Es geht mir besser, wenn ich russische Lieder singe
Der Bariton über seine Schuldgefühle gegenüber Mütterchen Heimat, die romantische Liedkunst und das postsowjetische Musikleben
Am Montag begeisterten sie die nicht unbeträchtliche Frankfurter Russen-Kolonie in der Alten Oper mit Schwermut, Weltekel, verlorener Liebe und unerfüllter Sehnsucht. Heute gastieren Dmitri Hvorostovsky und Jewgenij Kissin mit Liedern von Peter Tschaikowsky, Sergei Rachmaninow und Nikolai Medtner in der Philharmonie. Ihrer ersten Zusammenarbeit werden weitere Projekte folgen, vielleicht auch eine CD.
AZ: Herr Hvorostovsky, sind Sie schon nervös?
DMITRI HVOROSTOVSKY: Warum sollte ich? Kissin zählt für mich zu den besten Pianisten unserer Zeit. Ich kenne seine Aufnahmen und habe auch Konzerte von ihm besucht. Von dieser Erfahrung kann ich nur profitieren.
Aber er soll eigen sein, wenn er mit anderen musiziert.
Das kümmert mich nicht. Wenn er die besseren Argumente hat, werde ich meine Interpretation überdenken. Ich habe nichts zu verlieren. Die Zusammenarbeit mit ihm ist für jeden Musiker ein Höhepunkt in der Karriere. Ich denke, dass wir auf dem Podium gut auskommen werden – zumal ich weiß, dass ihm meine Art zu singen gefällt.
Warum sind die Lieder von Tschaikowsky, Medtner und Rachmaninow kaum bekannt?
Weil es einen Mangel an Sängern gibt, die sie singen – und überhaupt Lieder interpretieren. Seit Beginn meiner Karriere versuche ich mich gleichermaßen als Opern- und Konzertsänger zu etablieren, das tun nur wenige. Ich habe übrigens in München bereits Lieder von Tschaikowsky und Rachmaninow gesungen.
Liegt es nicht auch daran, dass einige Lieder recht einfach gestrickt sind?

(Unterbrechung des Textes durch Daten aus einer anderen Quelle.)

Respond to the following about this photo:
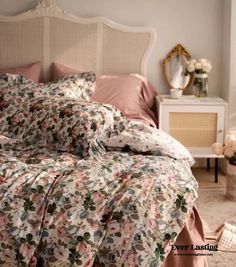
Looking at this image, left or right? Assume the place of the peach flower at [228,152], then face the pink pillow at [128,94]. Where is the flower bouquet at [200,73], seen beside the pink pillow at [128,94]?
right

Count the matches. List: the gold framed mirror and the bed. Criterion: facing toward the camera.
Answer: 2

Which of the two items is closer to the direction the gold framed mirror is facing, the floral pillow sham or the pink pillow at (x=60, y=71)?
the floral pillow sham
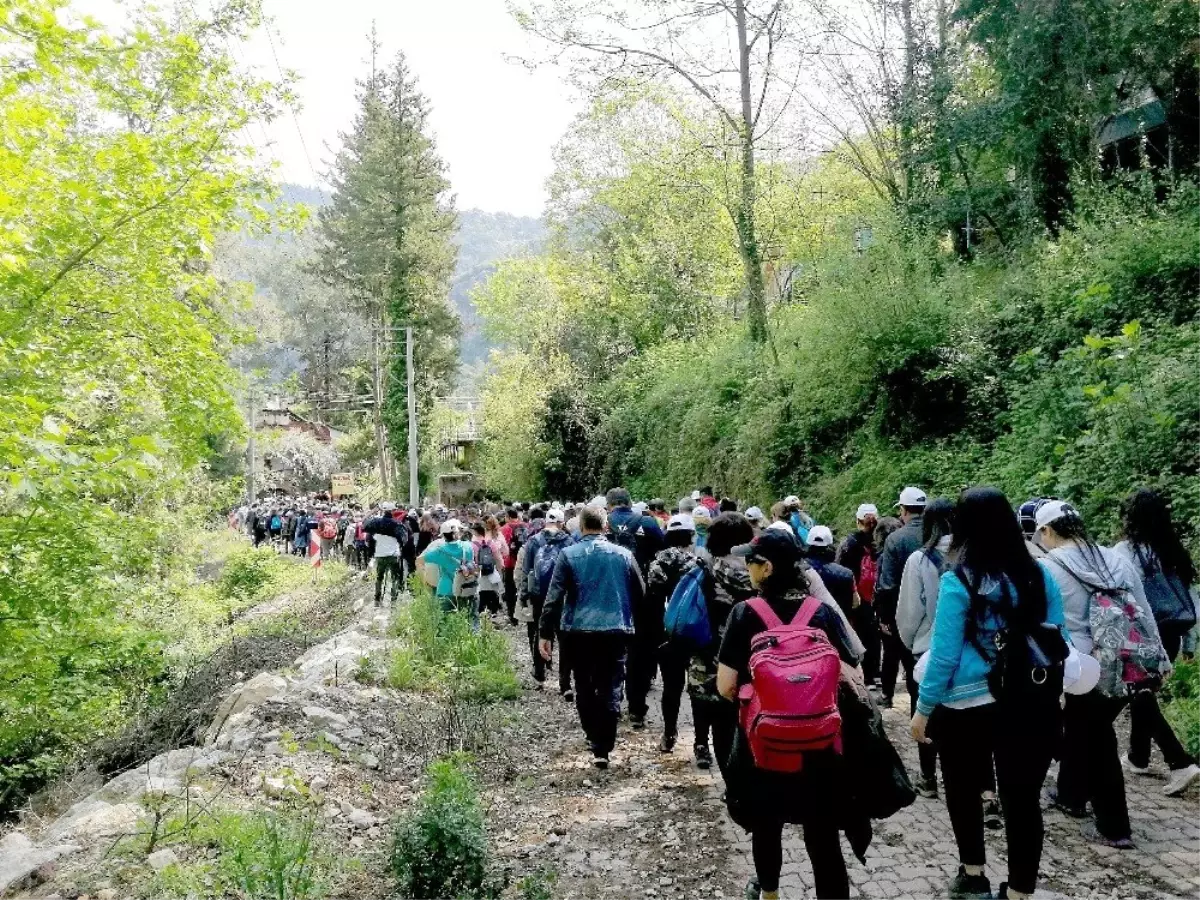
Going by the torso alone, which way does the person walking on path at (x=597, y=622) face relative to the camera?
away from the camera

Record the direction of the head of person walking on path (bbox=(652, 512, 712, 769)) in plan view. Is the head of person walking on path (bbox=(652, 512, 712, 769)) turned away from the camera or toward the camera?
away from the camera

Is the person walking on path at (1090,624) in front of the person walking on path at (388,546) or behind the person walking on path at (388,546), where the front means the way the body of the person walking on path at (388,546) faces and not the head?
behind

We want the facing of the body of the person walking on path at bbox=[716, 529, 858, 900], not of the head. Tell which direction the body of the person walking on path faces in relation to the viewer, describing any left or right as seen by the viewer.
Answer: facing away from the viewer

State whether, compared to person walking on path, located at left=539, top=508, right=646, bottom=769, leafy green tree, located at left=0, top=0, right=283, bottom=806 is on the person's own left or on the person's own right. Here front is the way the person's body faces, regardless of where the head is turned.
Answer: on the person's own left

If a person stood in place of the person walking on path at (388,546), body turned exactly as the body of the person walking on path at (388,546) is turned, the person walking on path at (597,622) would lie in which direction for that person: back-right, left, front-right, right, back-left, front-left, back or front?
back

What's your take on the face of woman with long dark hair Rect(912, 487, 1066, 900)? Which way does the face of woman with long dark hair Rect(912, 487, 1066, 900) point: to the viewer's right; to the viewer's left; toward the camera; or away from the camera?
away from the camera

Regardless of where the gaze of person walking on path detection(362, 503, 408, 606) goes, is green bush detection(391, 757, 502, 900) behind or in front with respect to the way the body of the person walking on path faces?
behind

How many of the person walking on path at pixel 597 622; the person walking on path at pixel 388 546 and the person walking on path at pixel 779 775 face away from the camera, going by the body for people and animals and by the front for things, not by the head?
3

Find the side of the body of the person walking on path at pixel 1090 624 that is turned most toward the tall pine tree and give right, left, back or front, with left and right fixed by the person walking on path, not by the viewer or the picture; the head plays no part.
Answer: front

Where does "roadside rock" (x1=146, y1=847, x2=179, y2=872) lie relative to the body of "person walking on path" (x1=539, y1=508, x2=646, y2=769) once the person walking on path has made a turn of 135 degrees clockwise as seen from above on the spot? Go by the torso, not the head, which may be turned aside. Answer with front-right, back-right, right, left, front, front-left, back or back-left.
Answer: right

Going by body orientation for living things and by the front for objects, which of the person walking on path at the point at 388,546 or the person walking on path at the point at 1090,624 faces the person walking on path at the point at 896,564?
the person walking on path at the point at 1090,624

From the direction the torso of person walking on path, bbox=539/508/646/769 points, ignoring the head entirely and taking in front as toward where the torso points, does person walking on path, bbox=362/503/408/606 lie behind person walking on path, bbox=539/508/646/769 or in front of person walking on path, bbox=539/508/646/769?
in front

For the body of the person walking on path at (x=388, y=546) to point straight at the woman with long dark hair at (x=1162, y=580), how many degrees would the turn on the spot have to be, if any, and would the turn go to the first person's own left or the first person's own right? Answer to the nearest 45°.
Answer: approximately 180°

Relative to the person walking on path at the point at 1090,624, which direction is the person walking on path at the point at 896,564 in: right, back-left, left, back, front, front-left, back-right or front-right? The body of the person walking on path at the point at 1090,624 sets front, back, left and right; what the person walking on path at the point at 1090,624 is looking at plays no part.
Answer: front

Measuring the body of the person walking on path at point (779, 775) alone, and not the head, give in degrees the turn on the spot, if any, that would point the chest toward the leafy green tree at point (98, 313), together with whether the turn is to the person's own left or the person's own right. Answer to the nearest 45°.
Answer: approximately 45° to the person's own left

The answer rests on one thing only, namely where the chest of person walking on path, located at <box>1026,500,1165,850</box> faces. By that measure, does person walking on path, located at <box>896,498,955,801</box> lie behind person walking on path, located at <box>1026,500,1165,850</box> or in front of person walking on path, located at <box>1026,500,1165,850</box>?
in front

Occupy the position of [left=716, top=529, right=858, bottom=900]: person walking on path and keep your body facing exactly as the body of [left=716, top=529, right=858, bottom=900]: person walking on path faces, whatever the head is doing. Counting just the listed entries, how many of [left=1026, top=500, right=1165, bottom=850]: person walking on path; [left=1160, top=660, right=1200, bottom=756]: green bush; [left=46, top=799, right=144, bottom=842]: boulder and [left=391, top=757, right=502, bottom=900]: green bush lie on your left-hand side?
2

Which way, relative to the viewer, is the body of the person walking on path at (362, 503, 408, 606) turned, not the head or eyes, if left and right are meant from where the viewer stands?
facing away from the viewer
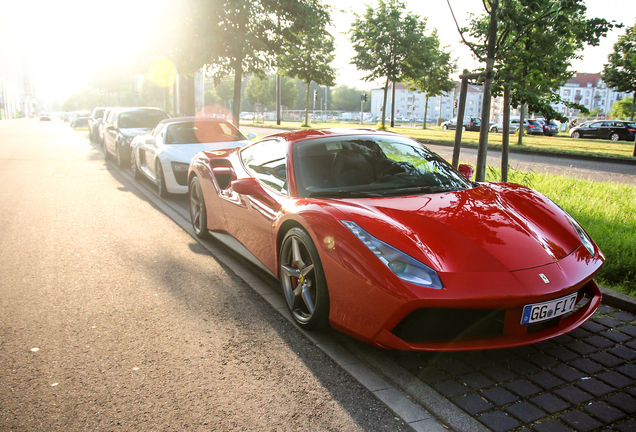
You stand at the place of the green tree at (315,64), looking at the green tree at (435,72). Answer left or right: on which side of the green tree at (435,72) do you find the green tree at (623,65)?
right

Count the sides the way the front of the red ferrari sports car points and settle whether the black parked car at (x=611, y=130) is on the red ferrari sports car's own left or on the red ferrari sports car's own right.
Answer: on the red ferrari sports car's own left

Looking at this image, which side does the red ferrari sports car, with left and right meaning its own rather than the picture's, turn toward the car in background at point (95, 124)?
back

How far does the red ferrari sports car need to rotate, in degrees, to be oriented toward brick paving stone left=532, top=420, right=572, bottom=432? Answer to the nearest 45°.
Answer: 0° — it already faces it

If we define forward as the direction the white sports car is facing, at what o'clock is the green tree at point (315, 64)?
The green tree is roughly at 8 o'clock from the white sports car.

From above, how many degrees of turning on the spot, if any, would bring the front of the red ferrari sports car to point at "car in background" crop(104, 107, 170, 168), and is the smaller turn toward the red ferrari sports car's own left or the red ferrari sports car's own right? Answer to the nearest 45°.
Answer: approximately 180°

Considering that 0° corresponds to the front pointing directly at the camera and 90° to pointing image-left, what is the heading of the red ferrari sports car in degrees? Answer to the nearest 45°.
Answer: approximately 315°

Das sehe ich anders. In den Liedern von Tschaikowsky hören Sie die Geisteswelt seiner Sinfonien und Opern. Sie sind Experimentierfelder für seine großen Werke. Selbst im Dur ist das Drama präsent – der Schmerz, die Einsamkeit. Und Medtners Lieder sind erstaunlich: Die melodische Einzigartigkeit, die Tiefe des Ausdrucks – das ist große Musik. Für Pianisten ist der reiche Klavierpart ein Paradies. Leider haben wir, von Olga Borodina abgesehen, nicht sehr viele russische Liedinterpreten.
Warum ist das so?
Die Liedtradition ist in Russland zwar präsent, aber die meisten Sänger fühlen sich in dem Genre vielleicht nicht so wohl. Man steht alleine auf der Bühne, viele möchten die Bühne lieber teilen. Es gibt nur wenige, die an das Niveau der Borodina herankommen. Und schließlich setzen die meisten auf wirksame Opernkarrieren.
Warum ist Ihnen das russische Lied ein Anliegen?
Je weiter weg Sie als Russe von Russland leben, desto näher kommen Sie Russland. Ich fühle mich ständig schuldig. Es ist das Schuldgefühl der Mutter, das ist in unserem Blut. Man ist glücklich, alles strahlt vor Freude, und doch ist immer dieser Stachel. Das kann man mit niemandem teilen, das ist zutiefst russisch. Es geht mir besser, wenn ich russische Lieder singe.
Im russischen Klassikleben soll es kriseln. Stimmt das?
Da ist sicherlich etwas dran. Viel Geld fließt in die Popkultur, sie boomt und wird großzügig unterstützt. Die Klassik wird hingegen vernachlässigt. Dennoch sehe ich das nicht pessimistisch: Das Moskauer Bolschoi- und das St. Petersburger Mariinski-Theater sind nach wie bedeutend. Die großen Orchester werden von der Regierung unterstützt. Und dass an Klassik gespart wird, ist überall so. Vielleicht noch nicht in Deutschland, da gibt es ein einzigartiges Kulturleben. Ihr Glücklichen!